Kutipan Pilihan:
######

Jembrana – Dalam upaya memenangkan Pilkada 2024 mendatang, Ketua DPD II Golkar Jembrana, I Made Suardana, mengungkapkan langkah silaturahmi dengan DPC PDIP Jembrana. Langkah tersebut dipandang sebagai upaya untuk membuka diri terhadap kemungkinan koalisi antara kedua partai tersebut.
Menurut Suardana, keputusan koalisi akan ditentukan oleh DPP, namun langkah awal ini dilakukan sebagai bentuk menghormati PDIP yang meraih perolehan kursi besar dalam pemilu sebelumnya. “Kami mengawali silaturahmi ke PDIP dengan harapan bisa bersinergi demi kepentingan masyarakat,” ungkapnya dikonfirmasi, Minggu (5/5).
Desakan dari kader dan tokoh senior Golkar juga turut mengarahkan pandangan untuk berkoalisi dengan PDIP. Namun, terkait kekecewaan dengan kepemimpinan sebelumnya, Suardana enggan memberikan komentar, mengatakan bahwa pertemuan tersebut adalah awal dari evaluasi dan implementasi strategi menjelang Pilkada.
“Sebagai langkah awal untuk menyiapkan diri, Partai Golkar maupun partai lain pasti akan menginginkan kemenangan dalam merebut kursi kepemimpinan,” jelasnya.
Sementara itu, Ketua DPC PDIP Jembrana, I Made Kembang Hartawan, menyambut baik langkah silaturahmi dari Golkar, menyatakan bahwa kedua partai memiliki sejarah panjang kerjasama dan melihat dinamika politik saat ini. “Kami sangat terbuka untuk membangun Jembrana bersama-sama dan membuka pintu seluasnya bagi partai lain yang ingin bergabung,” jelasnya.
Langkah ini diyakini sebagai komunikasi awal menuju kesepakatan koalisi di masa mendatang, dengan harapan untuk memenangkan Pilkada dan membangun Jembrana secara bersama-sama.

######

Data untuk Ditinjau:
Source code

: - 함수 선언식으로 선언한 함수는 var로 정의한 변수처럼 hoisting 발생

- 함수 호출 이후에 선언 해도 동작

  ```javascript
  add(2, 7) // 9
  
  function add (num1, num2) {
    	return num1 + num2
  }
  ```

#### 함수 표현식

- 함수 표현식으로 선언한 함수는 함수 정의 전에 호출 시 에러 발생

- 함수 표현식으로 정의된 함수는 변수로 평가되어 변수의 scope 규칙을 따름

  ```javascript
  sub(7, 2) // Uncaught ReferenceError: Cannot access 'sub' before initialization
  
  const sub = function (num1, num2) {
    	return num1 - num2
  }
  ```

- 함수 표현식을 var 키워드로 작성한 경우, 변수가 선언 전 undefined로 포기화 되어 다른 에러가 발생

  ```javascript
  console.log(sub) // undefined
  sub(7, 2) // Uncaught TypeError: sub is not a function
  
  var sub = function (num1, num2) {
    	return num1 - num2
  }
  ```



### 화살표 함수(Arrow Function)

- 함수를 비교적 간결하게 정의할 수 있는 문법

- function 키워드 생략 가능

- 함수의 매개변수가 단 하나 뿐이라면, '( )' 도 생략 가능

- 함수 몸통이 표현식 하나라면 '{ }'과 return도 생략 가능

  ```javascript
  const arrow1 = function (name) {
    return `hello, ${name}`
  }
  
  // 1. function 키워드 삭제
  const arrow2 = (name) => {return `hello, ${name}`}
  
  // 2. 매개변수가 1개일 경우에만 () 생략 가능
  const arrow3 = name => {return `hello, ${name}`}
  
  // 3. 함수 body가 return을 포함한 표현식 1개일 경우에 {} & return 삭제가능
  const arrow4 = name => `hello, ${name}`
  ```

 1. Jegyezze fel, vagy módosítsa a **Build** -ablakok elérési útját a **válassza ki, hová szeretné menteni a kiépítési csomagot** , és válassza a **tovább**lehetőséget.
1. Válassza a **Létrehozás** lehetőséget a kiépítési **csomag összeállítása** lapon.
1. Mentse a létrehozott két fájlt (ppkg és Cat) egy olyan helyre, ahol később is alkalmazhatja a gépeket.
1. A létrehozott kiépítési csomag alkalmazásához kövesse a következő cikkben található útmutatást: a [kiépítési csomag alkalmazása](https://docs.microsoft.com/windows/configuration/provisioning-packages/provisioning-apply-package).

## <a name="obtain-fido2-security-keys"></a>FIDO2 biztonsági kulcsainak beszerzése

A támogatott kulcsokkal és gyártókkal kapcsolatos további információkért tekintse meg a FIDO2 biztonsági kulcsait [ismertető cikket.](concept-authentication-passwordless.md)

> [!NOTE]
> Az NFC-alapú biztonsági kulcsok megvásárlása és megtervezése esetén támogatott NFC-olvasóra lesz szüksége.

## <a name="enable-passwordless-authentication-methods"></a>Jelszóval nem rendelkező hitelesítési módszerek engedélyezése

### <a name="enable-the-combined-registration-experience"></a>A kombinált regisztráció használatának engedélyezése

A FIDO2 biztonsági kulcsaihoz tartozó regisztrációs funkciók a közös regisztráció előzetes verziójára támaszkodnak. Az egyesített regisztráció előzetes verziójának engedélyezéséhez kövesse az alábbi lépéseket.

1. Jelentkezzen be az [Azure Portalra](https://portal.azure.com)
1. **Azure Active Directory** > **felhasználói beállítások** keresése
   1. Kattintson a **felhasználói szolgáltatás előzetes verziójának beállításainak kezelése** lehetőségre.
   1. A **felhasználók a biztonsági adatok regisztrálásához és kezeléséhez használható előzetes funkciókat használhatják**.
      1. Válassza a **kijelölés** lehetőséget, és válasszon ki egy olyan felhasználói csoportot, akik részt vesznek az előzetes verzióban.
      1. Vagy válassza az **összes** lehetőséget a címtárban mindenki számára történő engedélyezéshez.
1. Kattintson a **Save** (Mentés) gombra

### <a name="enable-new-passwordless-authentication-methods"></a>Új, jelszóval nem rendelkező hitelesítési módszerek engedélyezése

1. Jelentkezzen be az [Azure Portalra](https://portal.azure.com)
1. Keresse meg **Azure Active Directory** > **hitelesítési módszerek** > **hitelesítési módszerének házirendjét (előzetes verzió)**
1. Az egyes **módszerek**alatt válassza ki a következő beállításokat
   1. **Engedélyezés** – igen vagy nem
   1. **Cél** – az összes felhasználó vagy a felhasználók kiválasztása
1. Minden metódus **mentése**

######

Yang Harus Dikerjakan: Dalam artikel tentang silaturahmi Golkar ke PDIP Jembrana, apa alasan Golkar mengawali langkahnya dengan bersilaturahmi ke PDIP? Jawab dalam satu sampai tiga kalimat. Baris-baris di atas adalah bahan tersendiri yang terpisah dari artikel.

Jawaban: Menurut Suardana, silaturahmi itu dilakukan untuk menghormati PDIP, yang meraih perolehan kursi besar dalam pemilu sebelumnya. Golkar juga berharap bisa bersinergi dengan PDIP demi kepentingan masyarakat.